The following code, instead, will show some interesting facts about sentiment. The following tables will show:
1. a detail over sentiments calculated over songs, over Word2Vec genre keywords, and over LinearSVC
2. a comparison between sentiments, telling if the different techniques gave the same results


In [15]:
sentiments, report_s = Engine.compare_sentiments()

#### Detail over sentiment
This table shows the predicted sentiment over:
1. song lyrics (at a genre level: so the sentiment for a genre is calculated as the sentiment that had the maximum number of occurrences)
2. Word2Vec keywords (treated as a documents composed of the relevant genre keywords)
3. LinearSVC keywords (treated as documents composed of the relevant genre keywords)

In [17]:
rows = []
cols = ["Sentiment from songs", "Sentiment from W2V keywords", "Sentiment from LSVC keywords"]
data = []
for s in sentiments:
    rows.append(s)
    data.append(sentiments[s])

pd.set_option('display.max_colwidth', None)

pd.DataFrame(data, columns=cols, index=rows)

Unnamed: 0,Sentiment from songs,Sentiment from W2V keywords,Sentiment from LSVC keywords
blues,negative,positive,negative
country,negative,negative,negative
metal,negative,negative,negative
pop,negative,negative,negative
rap,negative,negative,negative
rock,negative,negative,negative
soul,positive,positive,positive


#### Sentiment comparison
The following table will show how the different techniques used agree with each others over the sentiment prediction

In [18]:
titles = { "w2v_vs_tc" : "Word2Vec vs LinearSVC", "songs_vs_w2v": "Song sentiments vs Word2Vec", "songs_vs_tc" : "Song sentiments vs LinearSVC", "total" : "Total Agreement"}
cols = ["Agreement Percentage"]
rows = []
data = []

for e in report_s:
    rows.append(titles[e])
    data.append("{:.1f}".format(report_s[e]*100) + "%")

pd.set_option('display.max_colwidth', None)

pd.DataFrame(data, columns=cols, index=rows)

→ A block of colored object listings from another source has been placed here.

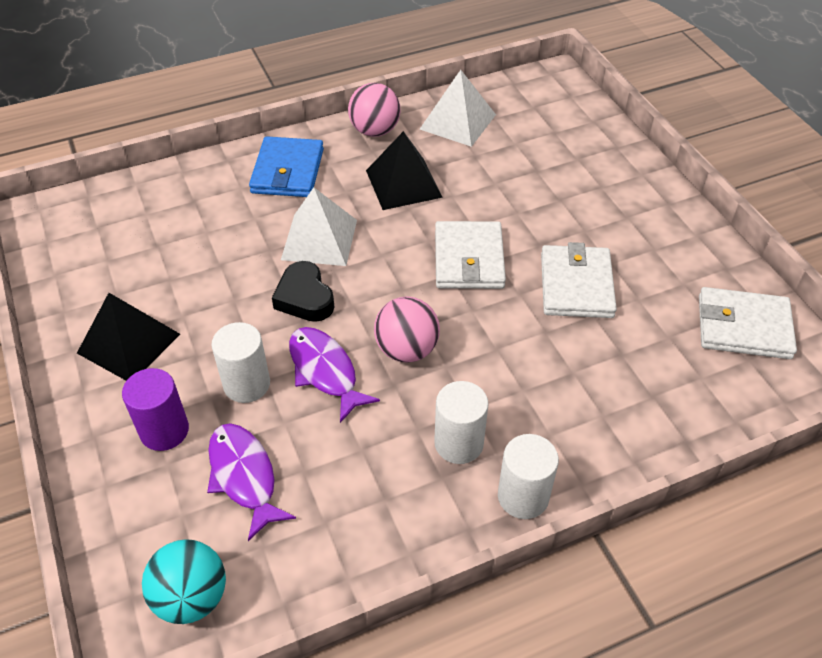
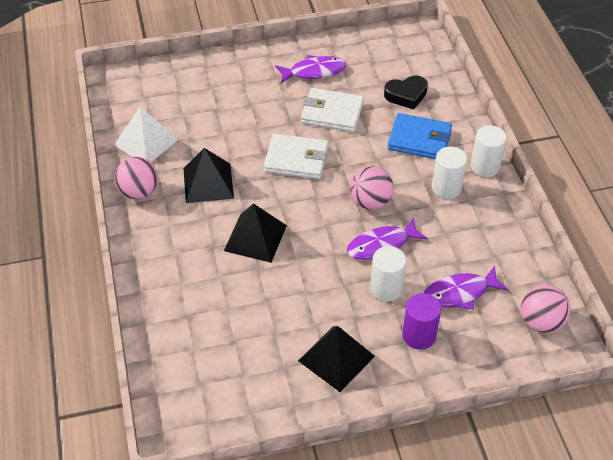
camera: 80 degrees left, 0 degrees up
(192, 597) = (540, 322): turquoise ball -> pink ball
(287, 171) = (170, 251): blue wallet -> blue wallet (419, 139)
(304, 298) = (313, 251): black heart -> black heart (406, 95)
(319, 239) = (255, 238): white pyramid -> black pyramid
(656, 254) = (314, 72): none -> purple fish
(743, 327) = (380, 51): white wallet -> none

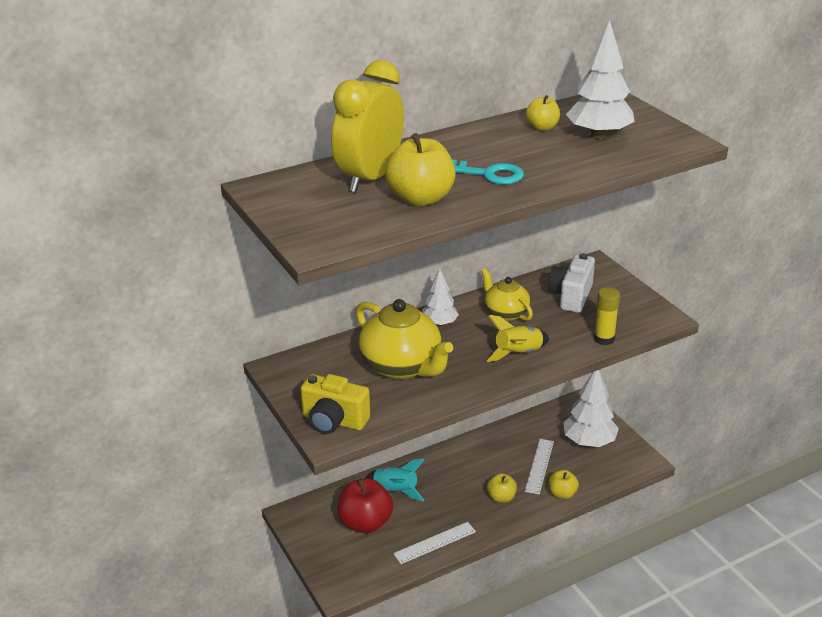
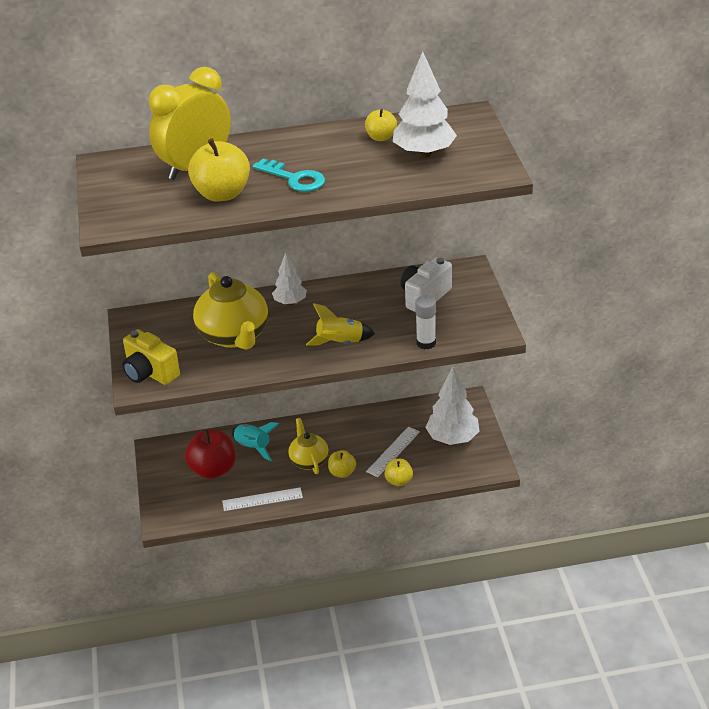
camera: 20 degrees right, 5 degrees up
(505, 313) = (355, 302): yellow teapot -> yellow teapot (309, 461)
(604, 339) = (426, 343): yellow glue stick -> white glue stick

Unnamed: 0,Agreement Percentage
Word2Vec vs LinearSVC,85.7%
Song sentiments vs Word2Vec,85.7%
Song sentiments vs LinearSVC,100.0%
Total Agreement,85.7%


## Appendix

### Reset dataset commands

The following command will create a backup of the current database in use and then clear the database in order to make possible to execute again the commands from the beginning (otherwise, commands described in steps 1 to 6 won't make any change).

In [None]:
# Dataset reset
Engine.reset_database()